## PROBLEMS TO SOLVE
1. Decide whether each statement agrees with the Vikmordere supplement review below, answering yes or no and quoting the words from the review that settle it. (a) The supplement runs 49 pages, 45 of which are content. (b) The list of names keeps the same place it had in the Player's Primer. (c) Totem amulets can be used three times a day.
2. Extend the Vikmordere supplement review below, picking up right after its final sentence.

## QUOTED PASSAGE
An Endzeitgeist.com review

This supplement clocks in at 49 pages, 1 page front cover, 1 page editorial, 1 page SRD, 1 page back cover, leaving us with 45 pages of content, so let’s take a look!

Now, the first thing you should know is that the information depicting the basics of Vikmordere culture and valley from the FREE Vikmordere Player’s Primer can also be found herein; the list of names has been moved to its own chapter, though, and there is some reorganization done – after all, this supplement is basically the crunchy GM-book on the subject matter, which also means that it contains pieces of information not intended for the players. I will attempt to remain as SPOILER-free as possible, at least until we get to the discussion of the mini-adventures contained in the book. As always, I will preface the discussion of the adventures with a spoiler-warning. A well-rounded group is generally suggested for attempting the modules.

All right, that component out of the way, we are introduced to the cultural production of the Vikmordere, here in the guise of new magic items, namely ones that make sense in the context of the society: Home stones are attuned to a settlement – even if it moves due to a semi-nomadic lifestyle, the stone allows the bearer to find it once more. Suffice to say, this is helpful for kids lost…and a potential quest waiting to happen, as they’d allow enemies of the settlement to track it. As an aside, they also act as a cool stand-in explanation for being great navigators at sea, as the pdf aptly mentions. AAW Games does the fairy-tale like really well; in a crossover of themes, the eerie loom represents a loom that weaves autonomously…an item that, if its construction is ever unveiled to more industrialized societies, could well shake the economy of nations to the core. Once more, we have a cool, simple item with a ton of adventure-possibility built into it. Clement cups heat beverages and can be helpful when de-icing surfaces…but also interact with the neat hypothermia-rules from the “Into the Wintery Gale” mega-adventure. Totem amulets, usable 1/day, can duplicate summon nature’s ally I. Prismatic vestments enhance the Stealth of the wearer, adjusting chameleon-style to the surroundings.

## LISTING
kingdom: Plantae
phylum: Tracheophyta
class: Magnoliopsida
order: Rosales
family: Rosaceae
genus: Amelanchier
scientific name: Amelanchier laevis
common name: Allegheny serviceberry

--

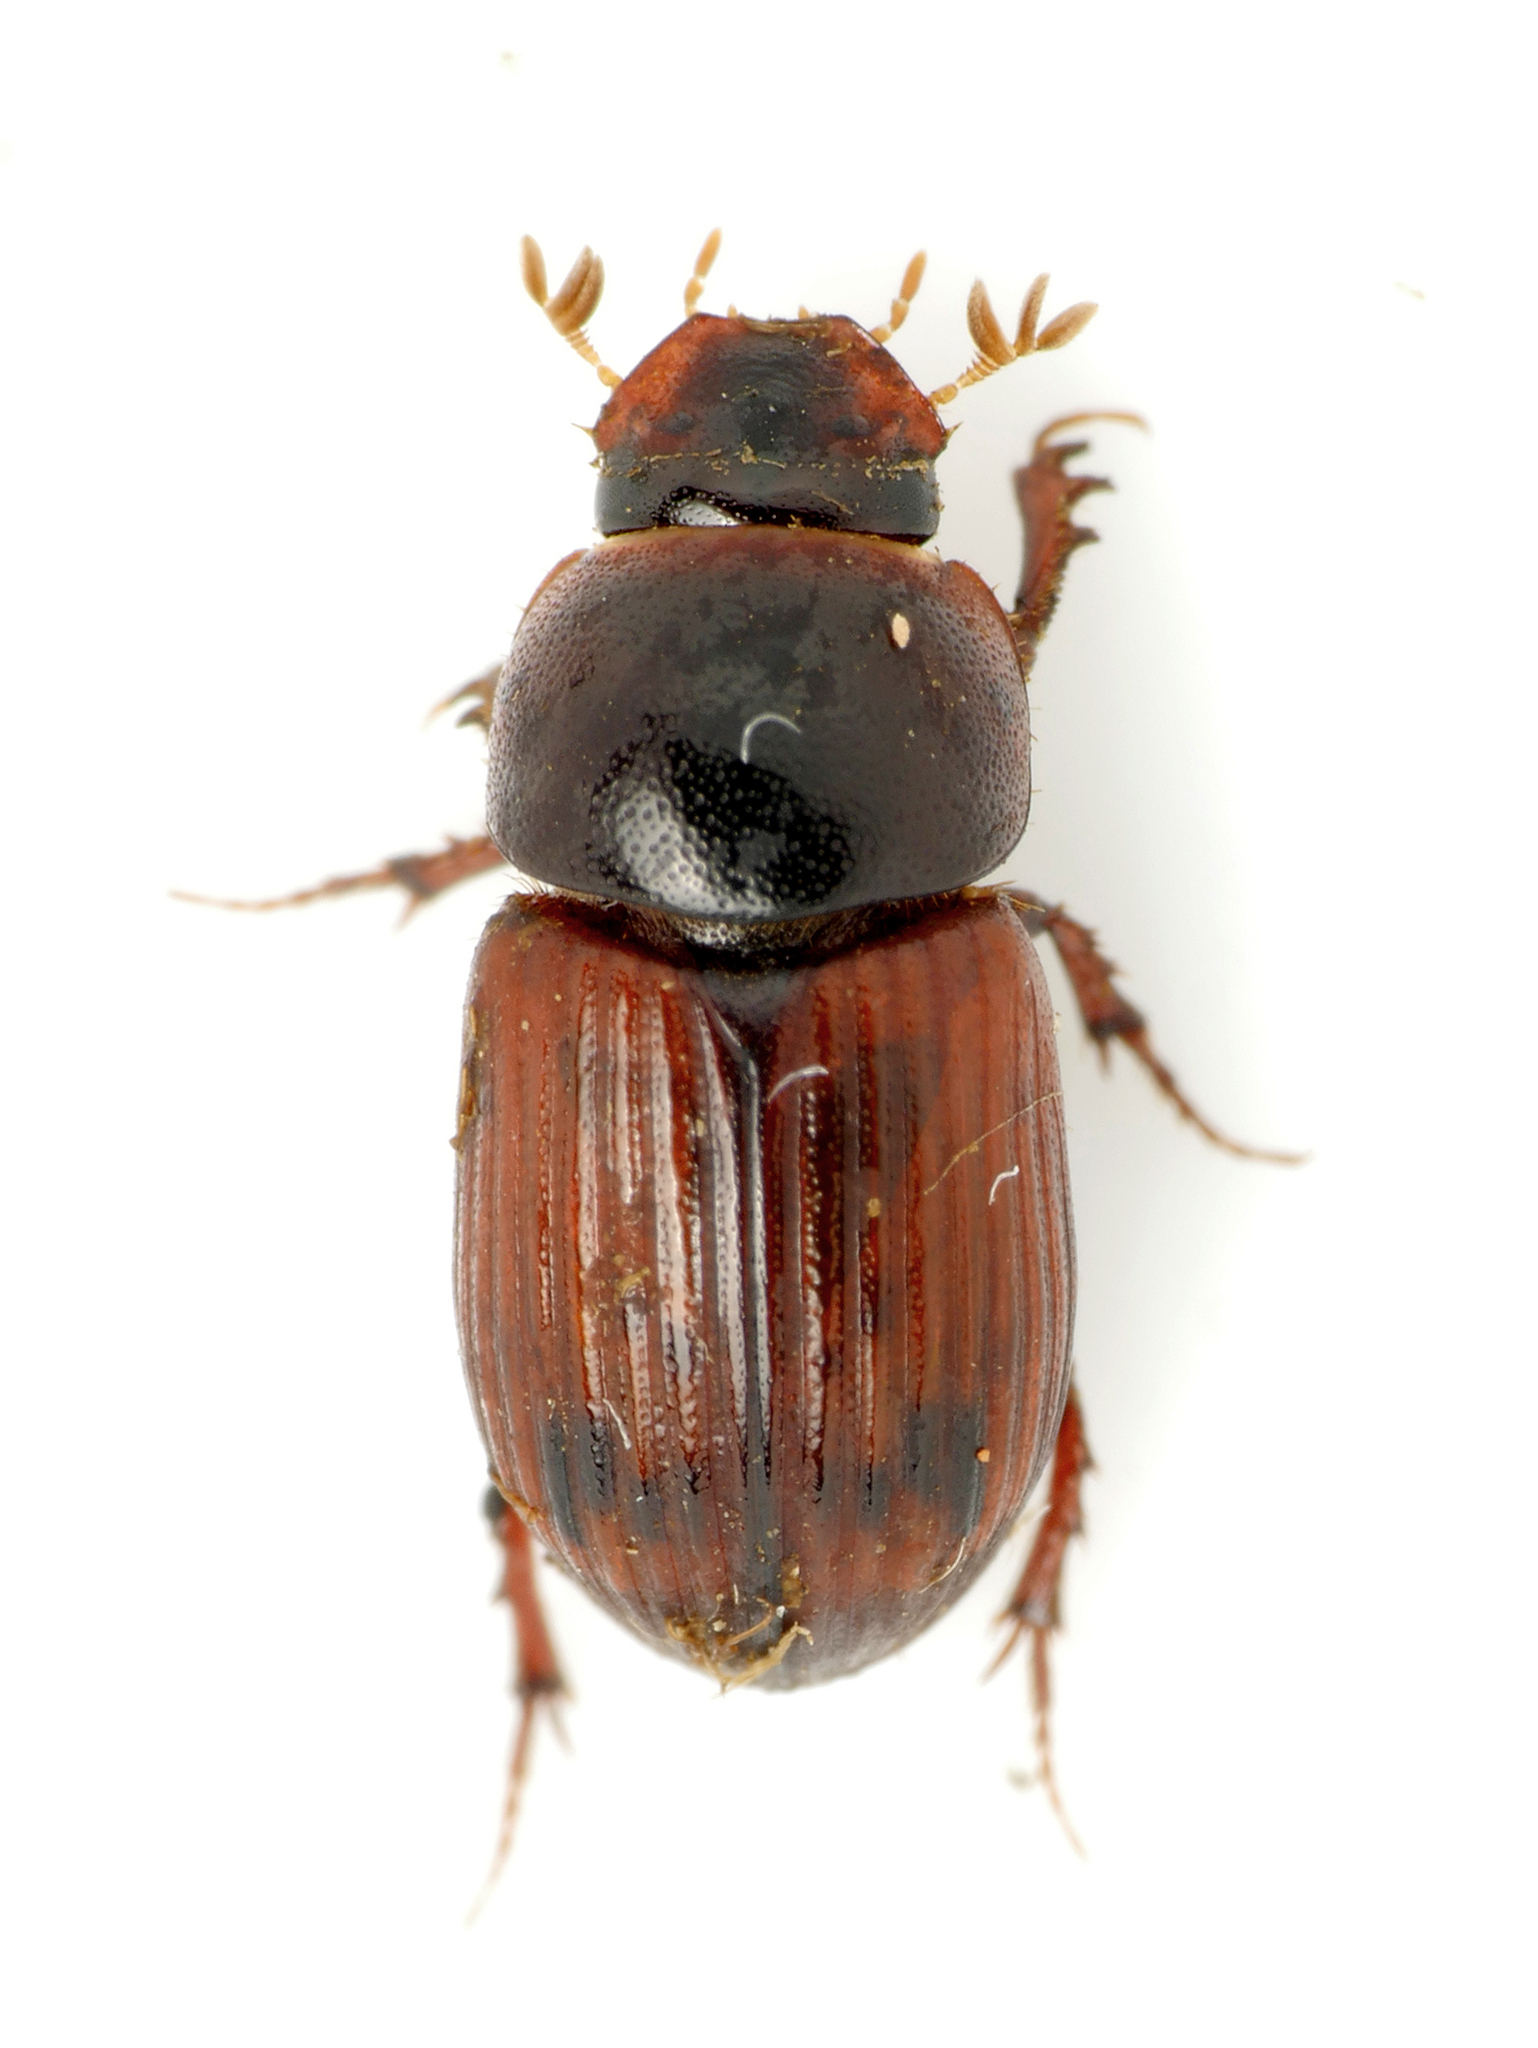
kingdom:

## OUTPUTS BY TASK
1.
(a) Yes: "This supplement clocks in at 49 pages" and "leaving us with 45 pages of content"
(b) No: "the list of names has been moved to its own chapter"
(c) No: "Totem amulets, usable 1/day"

2.
We also get an array of low-level spells that are available, RAW, exclusively for shamans: Showing snow makes tracks made in 24 hours in the affected area reappear from the snow. Complaint here: The range is incorrect: Long spell range is 400 ft., +40 ft./level, not 500 ft. + 50 ft./level. These deviations regarding ranges also can be found in subsequent spells, which may indicate that there’s intent here; still, as presented, I do not necessarily think that this is the best way to handle balancing these, considering that the existing spell-range defaults already provide a pretty solid selection. Anyway, the level 2 icebloom spell generates a beautiful flower of sharp ice from existing ice, but considering its relatively low damage output and terrain-based use-restrictions, I found myself wishing it had some sort of scaling mechanism – as written, damage remains static. Hunter’s companion is a cool idea: You touch a felled creature and it then follows you, lifted and animated by an invisible force to follow – great for bringing home prey. Not so great: RAW, it can’t affect anything in PFRPG. You see, it affects only “beasts” – and that’s 5e-terminology. Is it supposed to affect magical beasts? Yes? No? No idea. I assume it should only affect animals…but yeah. Avoidable glitch there. Detect Wellsprings detects hot springs; cast scent has another 5e-ism, though a cosmetic one, with a target of “Self” instead of “You”…and as a cantrip, it is pretty OP and lets you basically rid yourself of your scent and attach it to another being, making scent…rather useless. Not a big fan here.

Okay, so next up are rules for Vikmordere battle chants – these are combat feats. Formatting is a bit odd – the feat type is usually put in brackets after the name, not below it – as presented, these would be (Battle Chant Mastery) feats. Okay, so, these chants can only be learned by the Vikmordere, and we get 5: One for each of the saves, one for attack rolls and one for AC. All of them provide a +1 bonus that is applied to the character and all allies that can hear the chant (OUCH! – a scaling maximum number would have been more elegant…).

Okay, so I like this concept per se. At the same time, the 5 chants, even though they stack with themselves up to +3, provide a bit of a conundrum: They fail to denote what action, if any, is required to start and maintain them, making them RAW unusable. Secondly, from a design-perspective, they simple aren’t interesting. No matter how cool the concept, granting minor bonuses to self and allies is just so utterly anticlimactic. If their range wasn’t as wide open, they could grant something cool…or, well, let the Vikmordere do something unique. As presented, they#re a great idea, mired in an execution that is just an escalation of numbers.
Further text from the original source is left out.